** THE PROBLEM **
Print a faithful copy of the data below, word for word, with the pictures left out.

** EXCERPTED RECORDS **

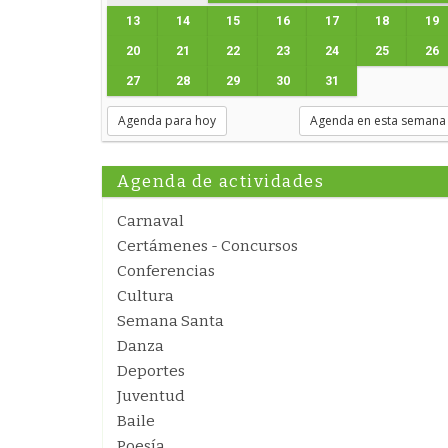
13
14
15
16
17
18
19
20
21
22
23
24
25
26
27
28
29
30
31
Agenda para hoy
Agenda en esta semana
Agenda de actividades
Carnaval
Certámenes - Concursos
Conferencias
Cultura
Semana Santa
Danza
Deportes
Juventud
Baile
Poesía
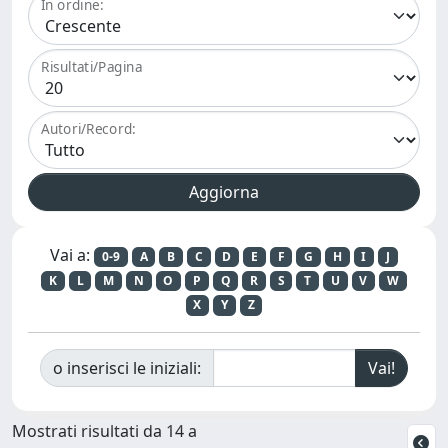
In ordine:
Risultati/Pagina
Autori/Record:
Vai a:
0-9
A
B
C
D
E
F
G
H
I
J
K
L
M
N
O
P
Q
R
S
T
U
V
W
X
Y
Z
o inserisci le iniziali:
Mostrati risultati da 14 a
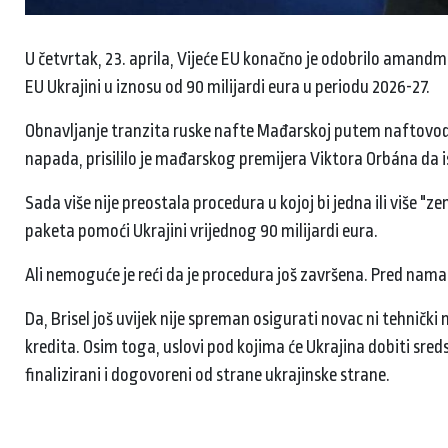
U četvrtak, 23. aprila, Vijeće EU konačno je odobrilo amandm
EU Ukrajini u iznosu od 90 milijardi eura u periodu 2026-27.
Obnavljanje tranzita ruske nafte Mađarskoj putem naftovoda
napada, prisililo je mađarskog premijera Viktora Orbána da is
Sada više nije preostala procedura u kojoj bi jedna ili više 
paketa pomoći Ukrajini vrijednog 90 milijardi eura.
Ali nemoguće je reći da je procedura još završena. Pred nama 
Da, Brisel još uvijek nije spreman osigurati novac ni tehničk
kredita. Osim toga, uslovi pod kojima će Ukrajina dobiti sreds
finalizirani i dogovoreni od strane ukrajinske strane.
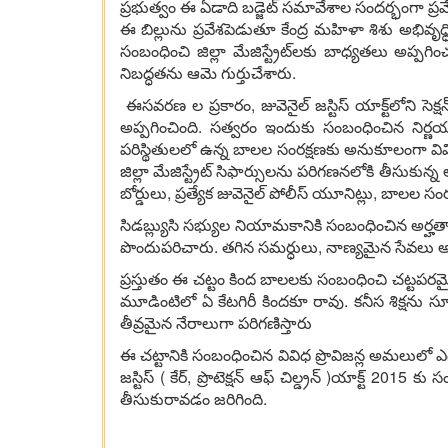
ప్ర‌భుత్వం ఈ ఏడాది బ‌డ్జెట్ స‌మావేశాల సంద‌ర్భంగా ప్ర‌
ఈ బిల్లును ప్ర‌వేశ‌పెడుతూ కేంద్ర మ‌హిళా శిశు అభివృధ్ధి శ
సంబంధించి జిల్లా మేజిస్ట్రేట్‌ల‌కు బాధ్య‌త‌లు అప్ప‌
నిబ‌ద్ధ‌త‌ను ఆమె గుర్తుచేశారు.
ఈస‌వ‌ర‌ణ ల ప్ర‌కారం, జువెనైల్ జ‌స్టిస్ యాక్ట్‌లోని సెక్
అప్ప‌గించింది. స‌త్వ‌రం ఇందుకు సంబంధించిన నిర్ణ‌య
పరిస్థితుల‌లో ఉన్న బాల‌ల సంర‌క్ష‌ణ‌కు అనుకూలంగా వివిధ 
జిల్లా మేజిస్ట్రేట్ సిఫార్సులను ప‌రిగ‌ణ‌న‌లోకి తీసుకున్న
బోర్డులు, ప్ర‌త్యేక జువెనైల్ పోలీస్ యూనిట్లు, బాల‌ల స
సిడ‌బ్ల్యుసి స‌భ్యుల నియామ‌కానికి సంబంధించిన అర్హ‌తా
పొందుప‌రిచారు. త‌గిన స‌మ‌ర్ధులు, నాణ్య‌మైన సేవ‌లు అంద
ప్ర‌స్తుతం ఈ చ‌ట్టం కింద బాల‌ల‌కు సంబంధించి చ‌ట్ట‌ప‌
మూడింటిలో ఏ కేట‌గిరీ కింద‌కూ రావు. క‌నీస శిక్ష‌ను సూచ
తీవ్ర‌మైన నేరాలుగా ప‌రిగ‌ణిస్తారు
ఈ చ‌ట్టానికి సంబంధించిన వివిధ ప్రొవిజ‌న్ల అమ‌లులో 
జ‌స్టిస్ ( కేర్‌, ప్రొటెక్ష‌న్ ఆఫ్ చిల్డ్ర‌న్ )యాక్ట్ 2
తీసుకురావ‌డం జ‌రిగింది.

** SOLUTION TO THE EXERCISE **
13
14
15
16
17
18
19
20
21
22
23
24
25
26
27
28
29
30
31
Agenda para hoy
Agenda en esta semana
Agenda de actividades
Carnaval
Certámenes - Concursos
Conferencias
Cultura
Semana Santa
Danza
Deportes
Juventud
Baile
Poesía
In ordine:
Risultati/Pagina
Autori/Record:
Vai a:
0-9
A
B
C
D
E
F
G
H
I
J
K
L
M
N
O
P
Q
R
S
T
U
V
W
X
Y
Z
o inserisci le iniziali:
Mostrati risultati da 14 a
U četvrtak, 23. aprila, Vijeće EU konačno je odobrilo amandm
EU Ukrajini u iznosu od 90 milijardi eura u periodu 2026-27.
Obnavljanje tranzita ruske nafte Mađarskoj putem naftovoda
napada, prisililo je mađarskog premijera Viktora Orbána da is
Sada više nije preostala procedura u kojoj bi jedna ili više 
paketa pomoći Ukrajini vrijednog 90 milijardi eura.
Ali nemoguće je reći da je procedura još završena. Pred nama 
Da, Brisel još uvijek nije spreman osigurati novac ni tehničk
kredita. Osim toga, uslovi pod kojima će Ukrajina dobiti sreds
finalizirani i dogovoreni od strane ukrajinske strane.
ప్ర‌భుత్వం ఈ ఏడాది బ‌డ్జెట్ స‌మావేశాల సంద‌ర్భంగా ప్ర‌
ఈ బిల్లును ప్ర‌వేశ‌పెడుతూ కేంద్ర మ‌హిళా శిశు అభివృధ్ధి శ
సంబంధించి జిల్లా మేజిస్ట్రేట్‌ల‌కు బాధ్య‌త‌లు అప్ప‌
నిబ‌ద్ధ‌త‌ను ఆమె గుర్తుచేశారు.
ఈస‌వ‌ర‌ణ ల ప్ర‌కారం, జువెనైల్ జ‌స్టిస్ యాక్ట్‌లోని సెక్
అప్ప‌గించింది. స‌త్వ‌రం ఇందుకు సంబంధించిన నిర్ణ‌య
పరిస్థితుల‌లో ఉన్న బాల‌ల సంర‌క్ష‌ణ‌కు అనుకూలంగా వివిధ 
జిల్లా మేజిస్ట్రేట్ సిఫార్సులను ప‌రిగ‌ణ‌న‌లోకి తీసుకున్న
బోర్డులు, ప్ర‌త్యేక జువెనైల్ పోలీస్ యూనిట్లు, బాల‌ల స
సిడ‌బ్ల్యుసి స‌భ్యుల నియామ‌కానికి సంబంధించిన అర్హ‌తా
పొందుప‌రిచారు. త‌గిన స‌మ‌ర్ధులు, నాణ్య‌మైన సేవ‌లు అంద
ప్ర‌స్తుతం ఈ చ‌ట్టం కింద బాల‌ల‌కు సంబంధించి చ‌ట్ట‌ప‌
మూడింటిలో ఏ కేట‌గిరీ కింద‌కూ రావు. క‌నీస శిక్ష‌ను సూచ
తీవ్ర‌మైన నేరాలుగా ప‌రిగ‌ణిస్తారు
ఈ చ‌ట్టానికి సంబంధించిన వివిధ ప్రొవిజ‌న్ల అమ‌లులో 
జ‌స్టిస్ ( కేర్‌, ప్రొటెక్ష‌న్ ఆఫ్ చిల్డ్ర‌న్ )యాక్ట్ 2
తీసుకురావ‌డం జ‌రిగింది.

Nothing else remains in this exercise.